#### YOUR INSTRUCTIONS:
Look through the material beneath and copy each line with the word "pixels".

--------------------------------

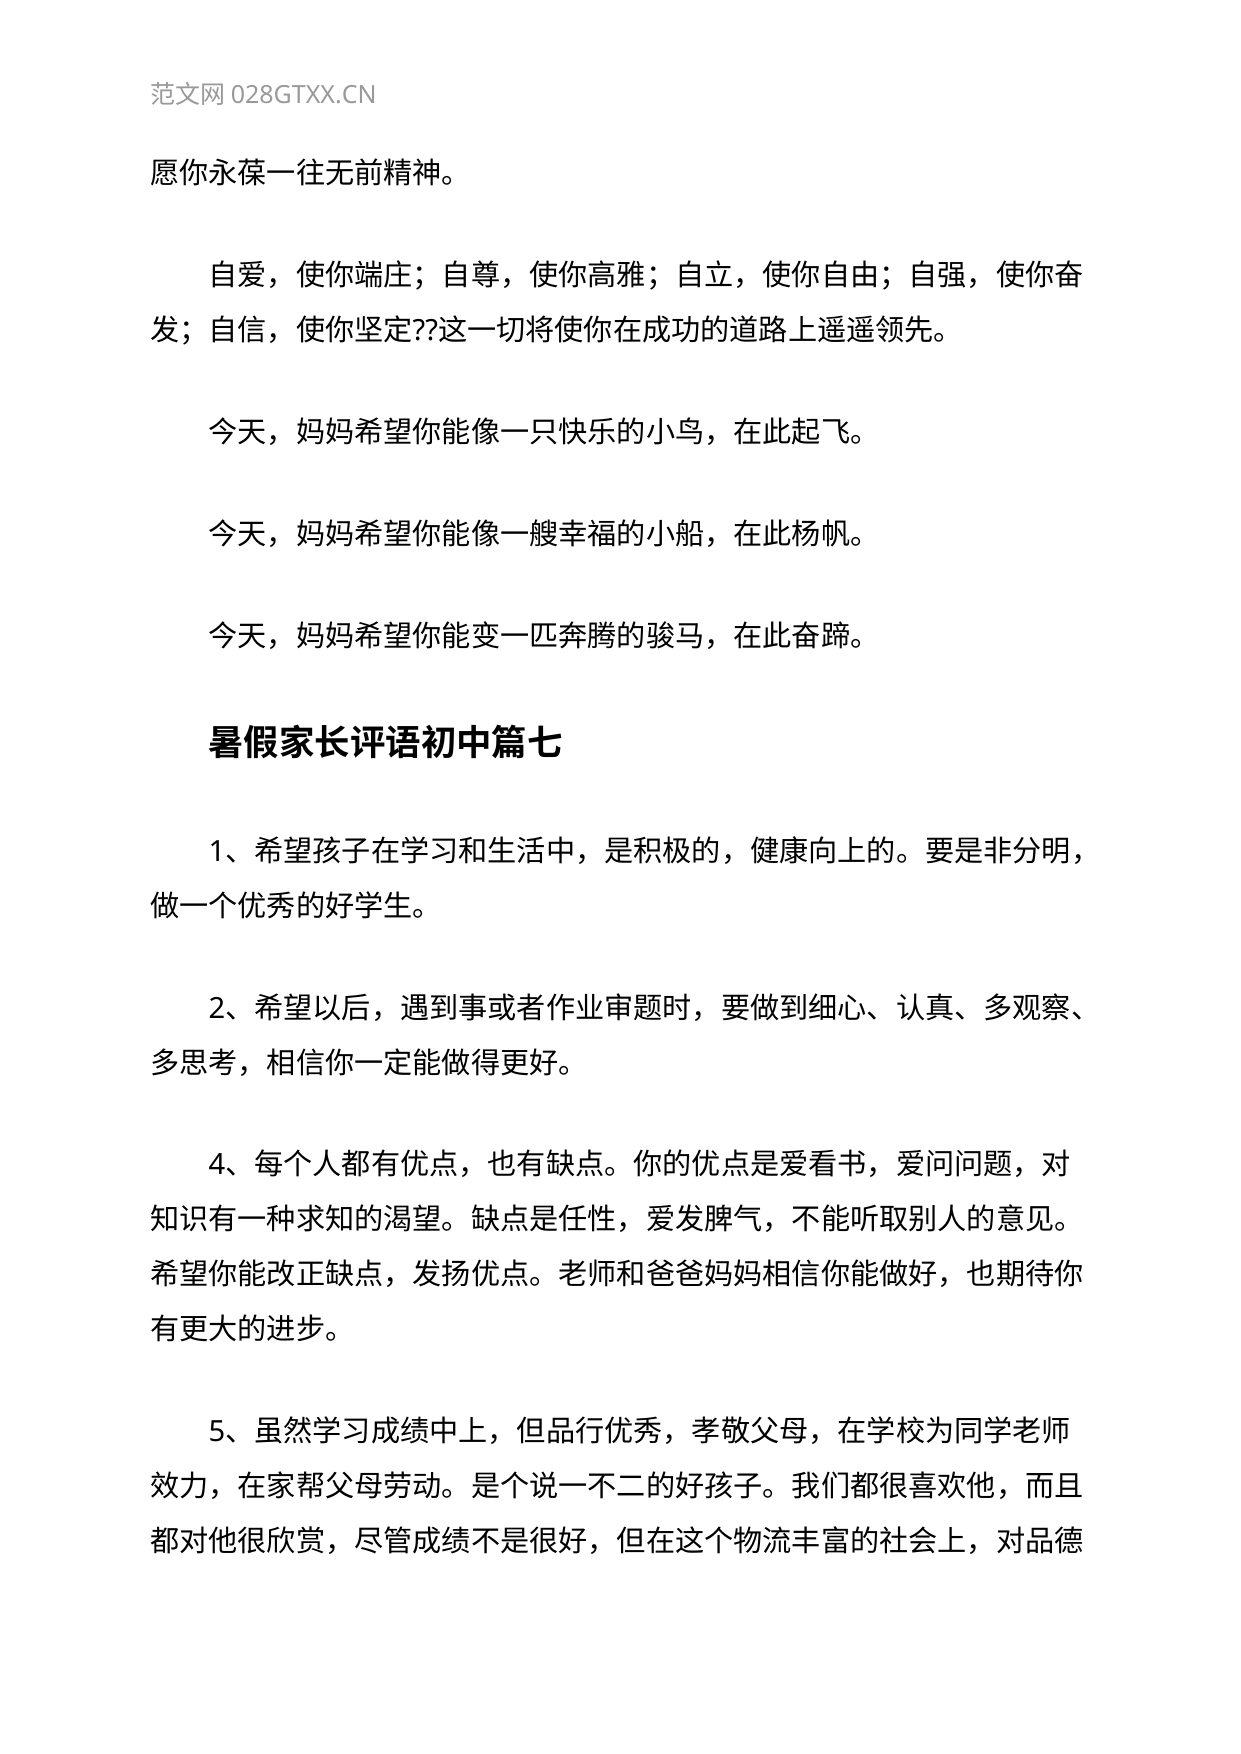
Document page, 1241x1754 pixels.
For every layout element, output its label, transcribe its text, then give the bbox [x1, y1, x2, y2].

text 今天，妈妈希望你能像一只快乐的小鸟，在此起飞。 [150, 409, 1090, 451]
text 2、希望以后，遇到事或者作业审题时，要做到细心、认真、多观察、多思考，相信你一定能做得更好。 [150, 984, 1090, 1081]
text 1、希望孩子在学习和生活中，是积极的，健康向上的。要是非分明，做一个优秀的好学生。 [150, 827, 1090, 925]
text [150, 150, 1090, 192]
text 今天，妈妈希望你能变一匹奔腾的骏马，在此奋蹄。 [150, 612, 1090, 654]
text 4、每个人都有优点，也有缺点。你的优点是爱看书，爱问问题，对知识有一种求知的渴望。缺点是任性，爱发脾气，不能听取别人的意见。希望你能改正缺点，发扬优点。老师和爸爸妈妈相信你能做好，也期待你有更大的进步。 [150, 1141, 1090, 1348]
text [150, 1407, 1090, 1560]
text 自爱，使你端庄；自尊，使你高雅；自立，使你自由；自强，使你奋发；自信，使你坚定??这一切将使你在成功的道路上遥遥领先。 [150, 252, 1090, 349]
text 暑假家长评语初中篇七 [150, 714, 1090, 765]
text 今天，妈妈希望你能像一艘幸福的小船，在此杨帆。 [150, 510, 1090, 553]
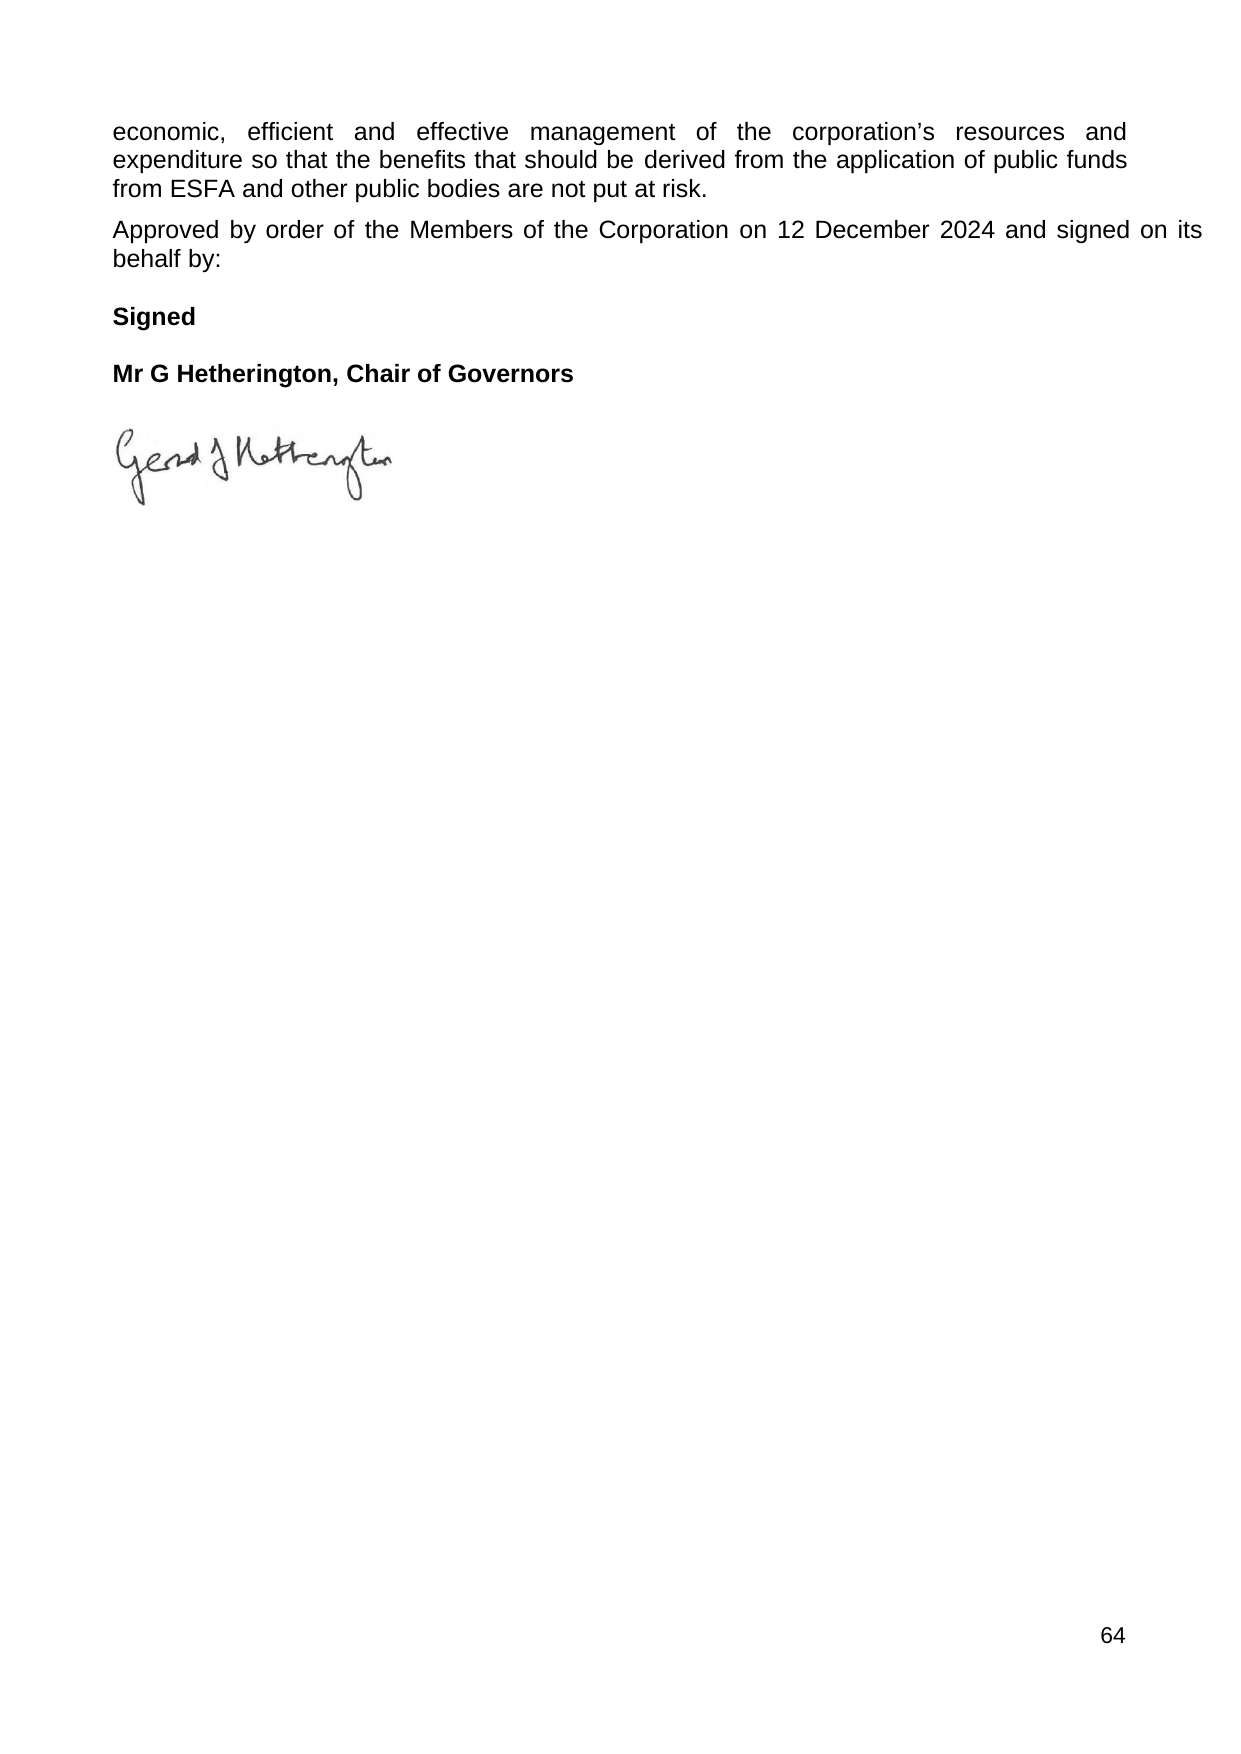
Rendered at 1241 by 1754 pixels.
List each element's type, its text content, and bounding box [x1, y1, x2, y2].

picture [112, 423, 394, 508]
text Approved by order of the Members of the Corporation on 12 December 2024 and signed on its behalf by: [112, 216, 1203, 273]
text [112, 117, 1128, 203]
text Mr G Hetherington, Chair of Governors [112, 359, 1203, 388]
text Signed [112, 302, 1203, 331]
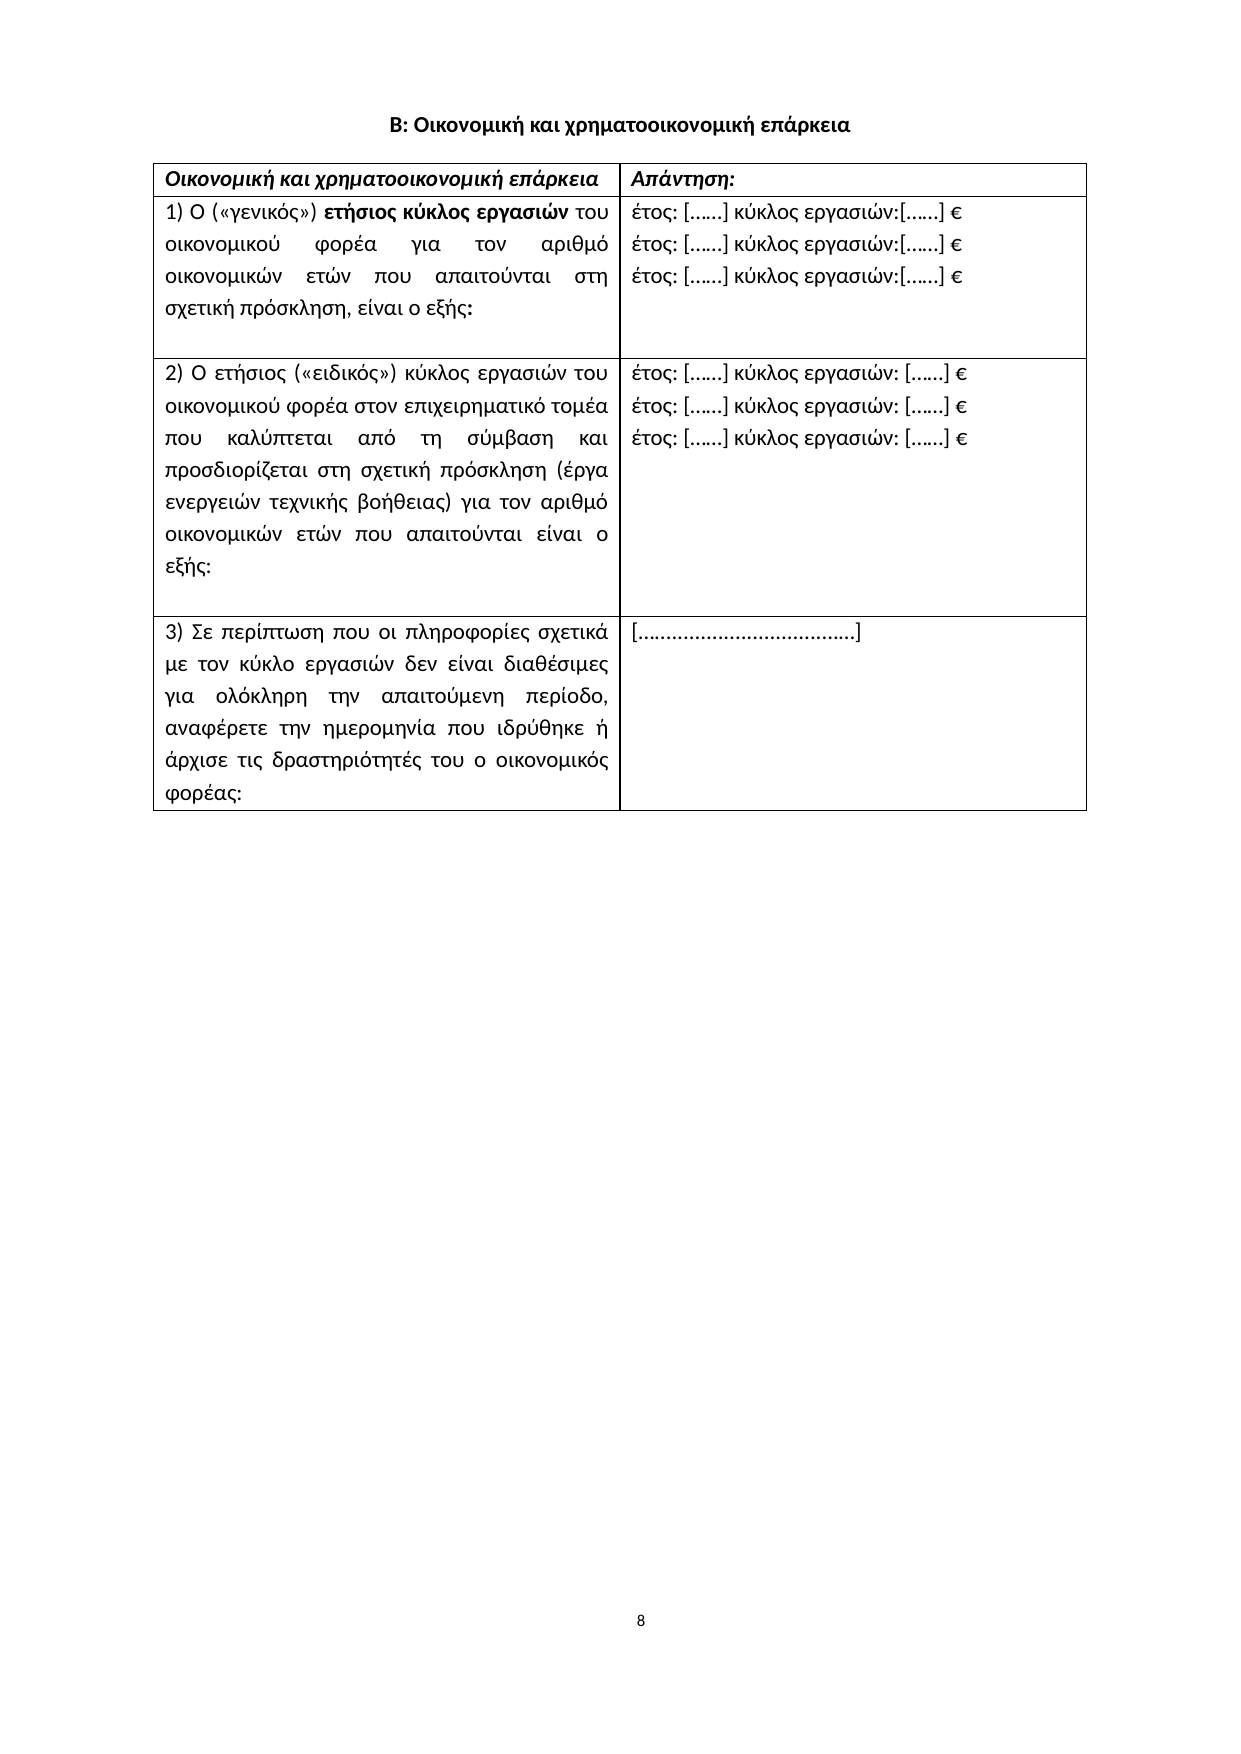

--------------------------------

#### PROBLEM SOLUTION:
Document page, 1241x1754 pixels.
Rendered at 1241 by 1754 pixels.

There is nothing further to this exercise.